▶ **WHAT IS NEEDED**: In the records below, copy the line that contains "pinky pip: (523, 309)" and each line after it, word for word, through the last.

(Collected data)
= = = =

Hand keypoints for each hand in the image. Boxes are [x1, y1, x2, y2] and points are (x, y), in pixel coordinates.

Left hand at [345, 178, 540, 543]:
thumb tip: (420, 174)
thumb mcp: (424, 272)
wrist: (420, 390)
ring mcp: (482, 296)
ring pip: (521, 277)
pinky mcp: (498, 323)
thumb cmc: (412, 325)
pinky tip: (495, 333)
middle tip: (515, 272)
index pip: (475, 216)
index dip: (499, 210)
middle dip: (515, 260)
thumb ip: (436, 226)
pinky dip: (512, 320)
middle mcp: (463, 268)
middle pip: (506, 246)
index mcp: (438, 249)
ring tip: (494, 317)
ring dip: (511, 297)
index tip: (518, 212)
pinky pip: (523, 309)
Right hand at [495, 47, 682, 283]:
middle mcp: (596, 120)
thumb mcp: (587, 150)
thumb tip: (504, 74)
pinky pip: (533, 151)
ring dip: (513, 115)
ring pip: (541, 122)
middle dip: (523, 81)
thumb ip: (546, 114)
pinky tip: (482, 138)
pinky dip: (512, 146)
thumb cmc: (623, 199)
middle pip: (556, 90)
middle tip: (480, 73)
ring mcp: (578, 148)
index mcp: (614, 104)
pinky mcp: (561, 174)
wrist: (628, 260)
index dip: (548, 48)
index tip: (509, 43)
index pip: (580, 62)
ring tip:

= = = =

▶ **WRITTEN RESPONSE**:
pinky pip: (523, 309)
Right hand at [495, 47, 682, 283]:
middle mcp: (596, 120)
thumb mcp: (587, 150)
thumb tip: (504, 74)
pinky pip: (533, 151)
ring dip: (513, 115)
ring pip: (541, 122)
middle dip: (523, 81)
thumb ip: (546, 114)
pinky tip: (482, 138)
pinky dip: (512, 146)
thumb cmc: (623, 199)
middle pip: (556, 90)
middle tip: (480, 73)
ring mcp: (578, 148)
index mcp: (614, 104)
pinky mcp: (561, 174)
wrist: (628, 260)
index dip: (548, 48)
index tip: (509, 43)
index pip: (580, 62)
ring tip:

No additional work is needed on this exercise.